• _Available data_:
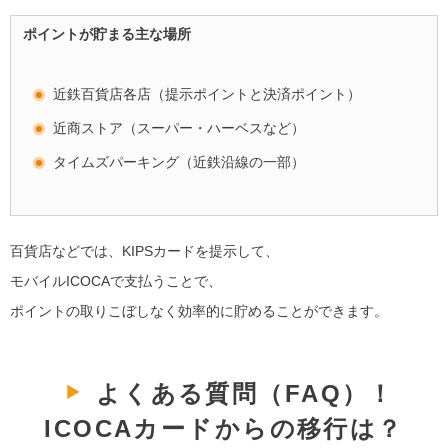
ポイントが貯まる主な場所
近鉄百貨店各店（提示ポイントと決済ポイント）
近商ストア（スーパー・ハーベスなど）
タイムズパーキング（近鉄沿線の一部）
百貨店などでは、KIPSカードを提示して、
モバイルICOCAで支払うことで、
ポイントの取りこぼしなく効率的に貯めることができます。
よくある質問（FAQ）！
ICOCAカードからの移行は？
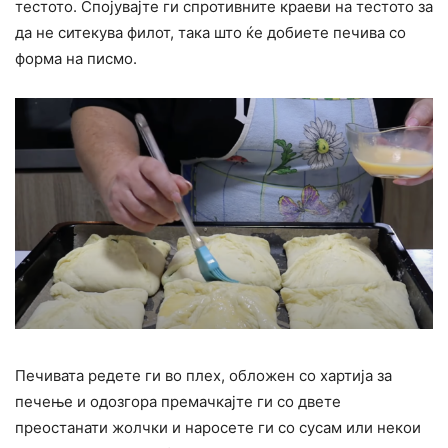
тестото. Спојувајте ги спротивните краеви на тестото за
да не ситекува филот, така што ќе добиете печива со
форма на писмо.
Печивата редете ги во плех, обложен со хартија за
печење и одозгора премачкајте ги со двете
преостанати жолчки и наросете ги со сусам или некои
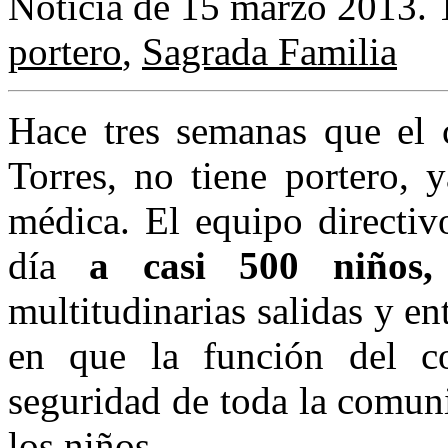
Noticia de 15 marzo 2013.
portero
,
Sagrada Familia
Hace tres semanas que el 
Torres, no tiene portero, 
médica. El equipo directiv
día
a casi 500 niños,
multitudinarias salidas y e
en que la función del co
seguridad de toda la comun
los niños.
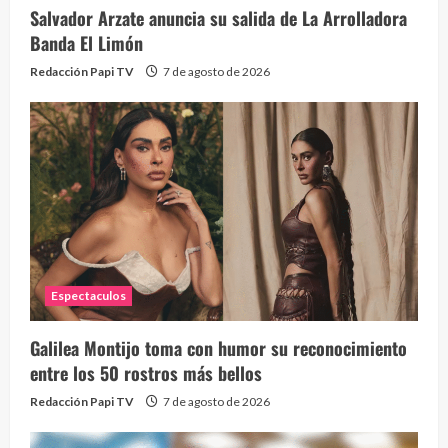
Salvador Arzate anuncia su salida de La Arrolladora
Banda El Limón
Redacción Papi TV
7 de agosto de 2026
Espectaculos
Galilea Montijo toma con humor su reconocimiento
entre los 50 rostros más bellos
Redacción Papi TV
7 de agosto de 2026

• _What the task asks_:
Lay out every line of text from the items above as a Markdown table with the columns Row and Text line, numbering the rows and omitting blank lines. Leave the pictures out of the answer.

• _Exercise output_:
| Row | Text line |
|---|---|
| 1 | ポイントが貯まる主な場所 |
| 2 | 近鉄百貨店各店（提示ポイントと決済ポイント） |
| 3 | 近商ストア（スーパー・ハーベスなど） |
| 4 | タイムズパーキング（近鉄沿線の一部） |
| 5 | 百貨店などでは、KIPSカードを提示して、 |
| 6 | モバイルICOCAで支払うことで、 |
| 7 | ポイントの取りこぼしなく効率的に貯めることができます。 |
| 8 | よくある質問（FAQ）！ |
| 9 | ICOCAカードからの移行は？ |
| 10 | тестото. Спојувајте ги спротивните краеви на тестото за |
| 11 | да не ситекува филот, така што ќе добиете печива со |
| 12 | форма на писмо. |
| 13 | Печивата редете ги во плех, обложен со хартија за |
| 14 | печење и одозгора премачкајте ги со двете |
| 15 | преостанати жолчки и наросете ги со сусам или некои |
| 16 | Noticia de 15 marzo 2013. |
| 17 | portero |
| 18 | , |
| 19 | Sagrada Familia |
| 20 | Hace tres semanas que el  |
| 21 | Torres, no tiene portero,  |
| 22 | médica. El equipo directiv |
| 23 | día |
| 24 | a casi 500 niños, |
| 25 | multitudinarias salidas y e |
| 26 | en que la función del co |
| 27 | seguridad de toda la comun |
| 28 | los niños. |
| 29 | Salvador Arzate anuncia su salida de La Arrolladora |
| 30 | Banda El Limón |
| 31 | Redacción Papi TV |
| 32 | 7 de agosto de 2026 |
| 33 | Espectaculos |
| 34 | Galilea Montijo toma con humor su reconocimiento |
| 35 | entre los 50 rostros más bellos |
| 36 | Redacción Papi TV |
| 37 | 7 de agosto de 2026 |